Where Memory Meets the Sea, by Laia Asieo Odo
Read it here in 10 minutes.
Thinking about why I love it…
This story intrigued me from the beginning, as it opens with a description of a group of characters who routinely go to the sea shore and stand in the waves in order to remember loved ones who have died. Once the characters leave the beach, they forget their remembered memories.
Initially, I thought the characters who go to the beach were part of a religious group, as their experience of the sea and memories seems like a religious ritual, but as I read on, and got to the part when the military/police arrived, I realised the story was an allegory for a political situation, although I couldn’t identify which one. In this story, remembering is a political act; the soldiers/police try to prevent it, and use violence to do so.

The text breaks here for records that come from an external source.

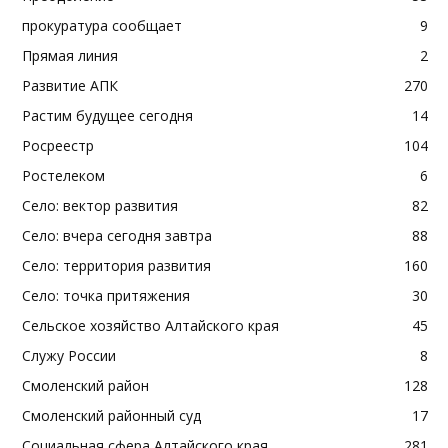
прокуратура сообщает
9
Прямая линия
2
Развитие АПК
270
Растим будущее сегодня
14
Росреестр
104
Ростелеком
6
Село: вектор развития
82
Село: вчера сегодня завтра
88
Село: территория развития
160
Село: точка притяжения
30
Сельское хозяйство Алтайского края
45
Служу России
8
Смоленский район
128
Смоленский районный суд
17
Социальная сфера Алтайского края
281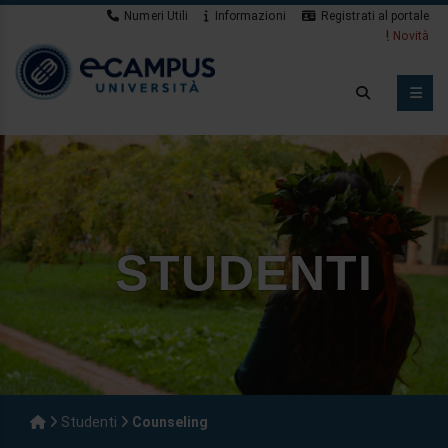
Numeri Utili
Informazioni
Registrati al portale
Novità
STUDENTI
Studenti
Counseling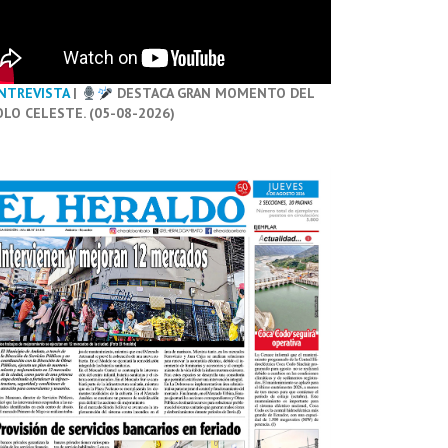
NTREVISTA
|
DESTACA GRAN MOMENTO DEL
OLO CELESTE. (05-08-2026)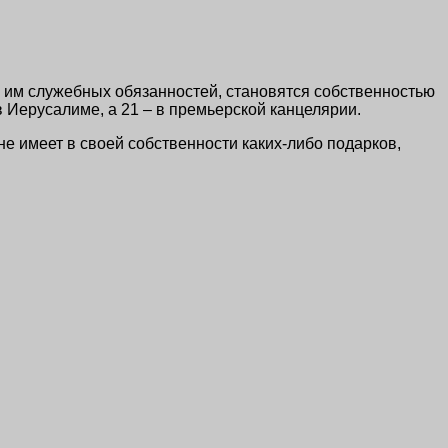
я им служебных обязанностей, становятся собственностью
 Иерусалиме, а 21 – в премьерской канцелярии.
не имеет в своей собственности каких-либо подарков,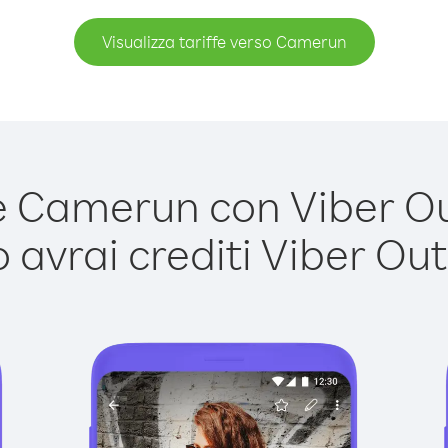
Visualizza tariffe verso Camerun
Camerun con Viber Out
avrai crediti Viber Out,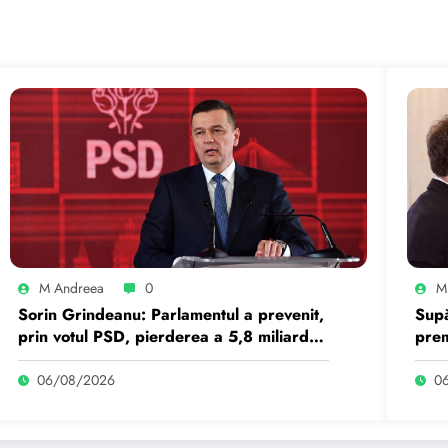
M Andreea
0
M
Sorin Grindeanu: Parlamentul a prevenit,
Supă
prin votul PSD, pierderea a 5,8 miliarde
prem
de euro din PNRR
„pl
06/08/2026
0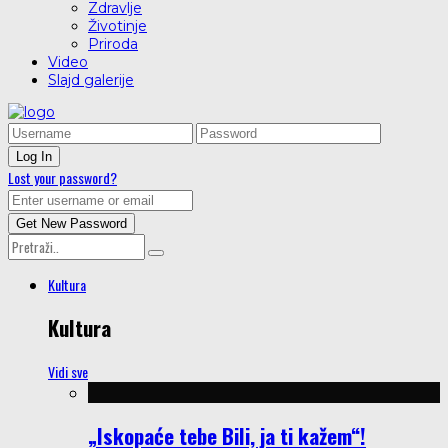
Zdravlje
Životinje
Priroda
Video
Slajd galerije
Lost your password?
Kultura
Kultura
Vidi sve
„Iskopaće tebe Bili, ja ti kažem“!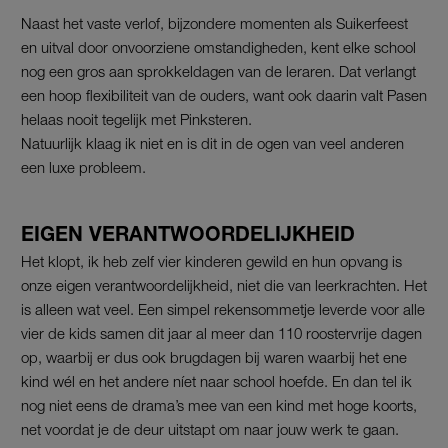
Naast het vaste verlof, bijzondere momenten als Suikerfeest
en uitval door onvoorziene omstandigheden, kent elke school
nog een gros aan sprokkeldagen van de leraren. Dat verlangt
een hoop flexibiliteit van de ouders, want ook daarin valt Pasen
helaas nooit tegelijk met Pinksteren.
Natuurlijk klaag ik niet en is dit in de ogen van veel anderen
een luxe probleem.
EIGEN VERANTWOORDELIJKHEID
Het klopt, ik heb zelf vier kinderen gewild en hun opvang is
onze eigen verantwoordelijkheid, niet die van leerkrachten. Het
is alleen wat veel. Een simpel rekensommetje leverde voor alle
vier de kids samen dit jaar al meer dan 110 roostervrije dagen
op, waarbij er dus ook brugdagen bij waren waarbij het ene
kind wél en het andere níet naar school hoefde. En dan tel ik
nog niet eens de drama’s mee van een kind met hoge koorts,
net voordat je de deur uitstapt om naar jouw werk te gaan.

It transpires, a little later in the story, that this forgetting is caused by the local government using memory blockers (‘I get home and the memory of what has happened down at the shoreline is still fresh, but I know it is only a matter of time before a block is placed on it.’), while later still, the reader is told that several other countries also use these memory blockers. These memory blockers could be drugs or technology, it’s not clear. This made me realise that the story is not allegorising one particular political event, but the notion of certain countries not allowing their citizens to ‘remember’ (i.e. talk about, commemorate, share information about) events of political brutality and corruption.
The protagonist, aptly named Ariadne, escapes her unnamed home country for Europe, and uses social media and the news media to report her experiences, and bring together others who have had similar experiences. That’s what we can take from this story, I think: the importance of trying to share experiences of brutality and oppression with the outside world, as much as possible.